╔══
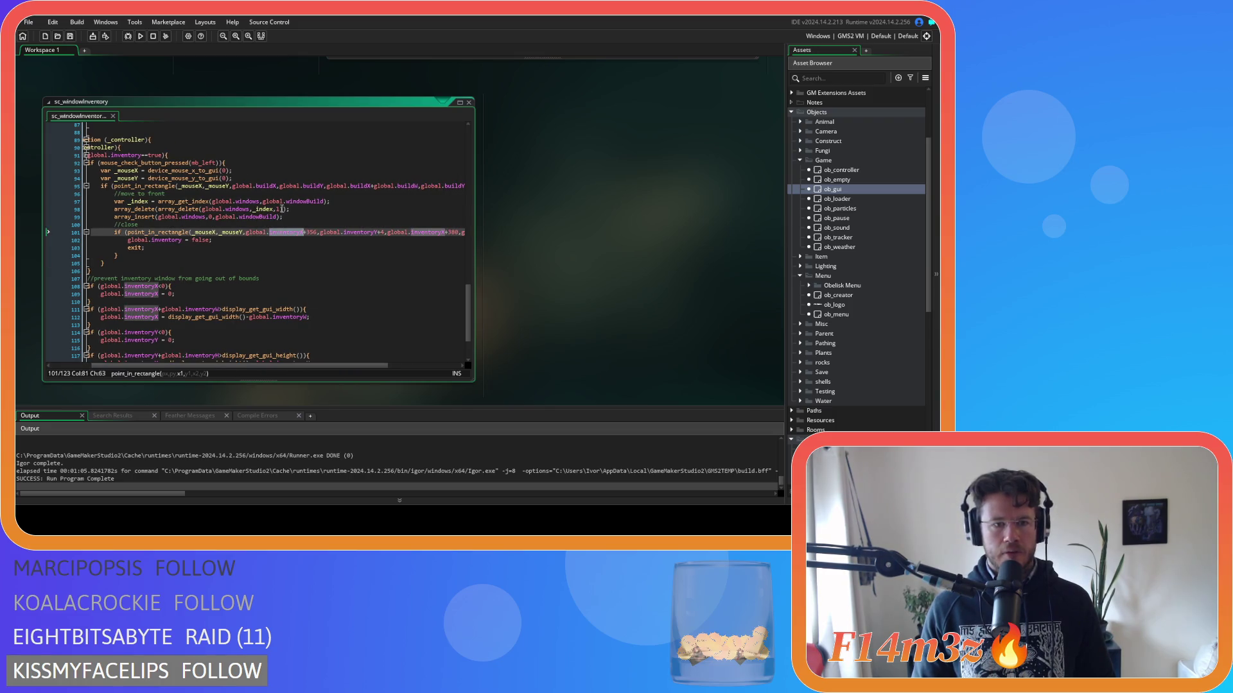
pyautogui.moveTo(270, 186); pyautogui.dragTo(256, 185)
pyautogui.press('ctrl+f')
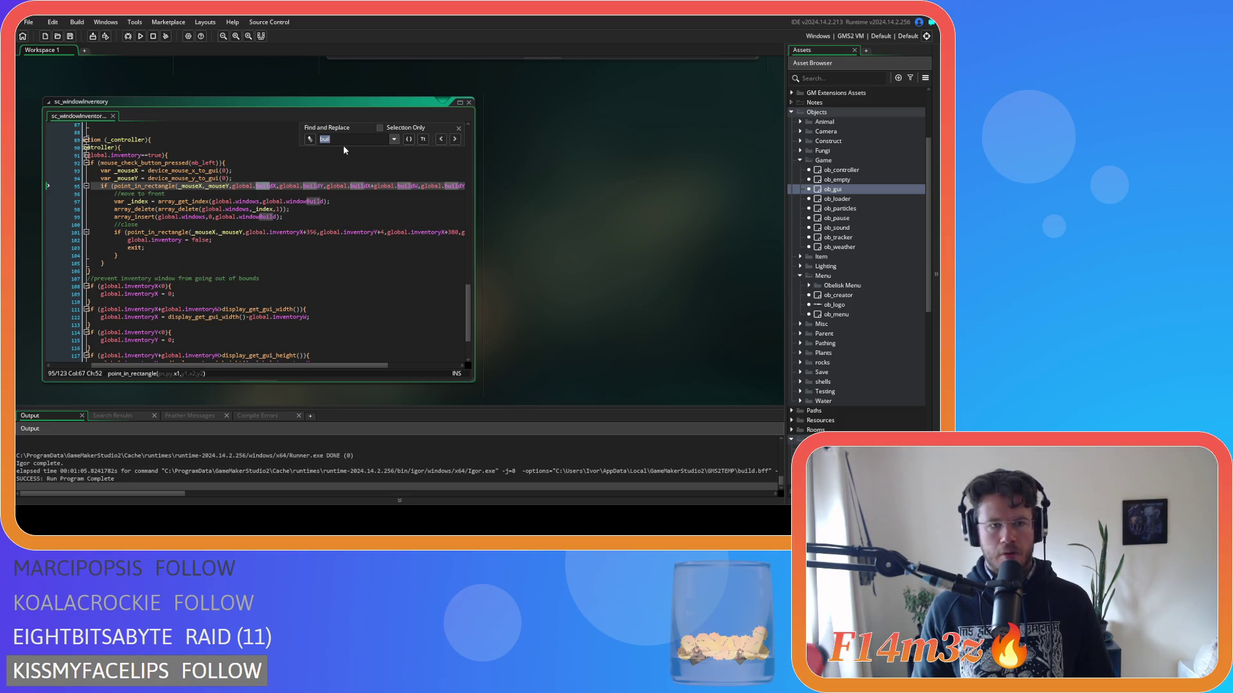
# Find 'build' and replace five matches with 'inventory'.
pyautogui.click(257, 186)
╚══
**Problem statement**
Which lines of the data contain "pyautogui"? Copy them all.

**Result**
pyautogui.moveTo(270, 186); pyautogui.dragTo(256, 185)
pyautogui.press('ctrl+f')
pyautogui.click(257, 186)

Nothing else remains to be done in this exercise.